All entries shown below must be given again word for word.

(Saved data entries)
━━━━━━━━━━━━━━━━━━━━

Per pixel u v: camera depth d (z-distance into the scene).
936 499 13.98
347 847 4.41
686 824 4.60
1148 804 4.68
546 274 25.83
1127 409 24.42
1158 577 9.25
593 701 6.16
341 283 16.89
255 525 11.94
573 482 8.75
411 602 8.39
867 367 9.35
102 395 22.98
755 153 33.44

━━━━━━━━━━━━━━━━━━━━

**Task result:**
Per pixel u v: camera depth d (z-distance into the scene).
936 499 13.98
347 847 4.41
686 824 4.60
1148 804 4.68
546 274 25.83
1127 409 24.42
1158 577 9.25
593 701 6.16
341 283 16.89
255 525 11.94
573 482 8.75
411 602 8.39
867 367 9.35
102 395 22.98
755 153 33.44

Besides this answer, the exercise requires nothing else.